> **THE TASK**
From the records, extract the stretch from the line containing "Fluides et pâtes de taraudage" through the line containing "View the 4 products", with both lines included and each line reproduced verbatim.

> **TASK INPUT**

——————————

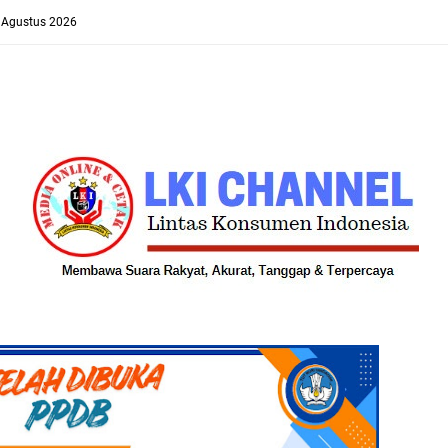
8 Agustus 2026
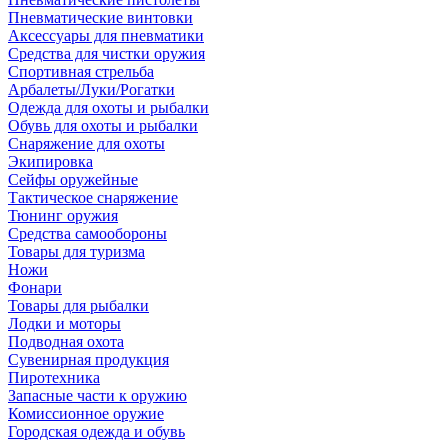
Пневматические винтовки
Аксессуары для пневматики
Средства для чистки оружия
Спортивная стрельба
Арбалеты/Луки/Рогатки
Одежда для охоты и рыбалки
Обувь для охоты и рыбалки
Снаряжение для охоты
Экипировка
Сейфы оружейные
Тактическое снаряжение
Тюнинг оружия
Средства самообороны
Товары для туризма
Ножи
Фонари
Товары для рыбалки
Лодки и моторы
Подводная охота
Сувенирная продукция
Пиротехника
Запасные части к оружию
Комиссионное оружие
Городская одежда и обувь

——————————

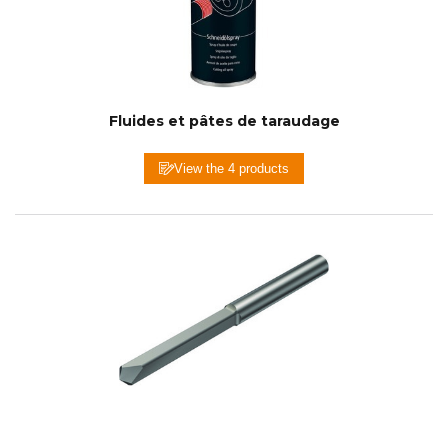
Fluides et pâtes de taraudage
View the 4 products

——————————

> **OUTPUT**
Fluides et pâtes de taraudage
View the 4 products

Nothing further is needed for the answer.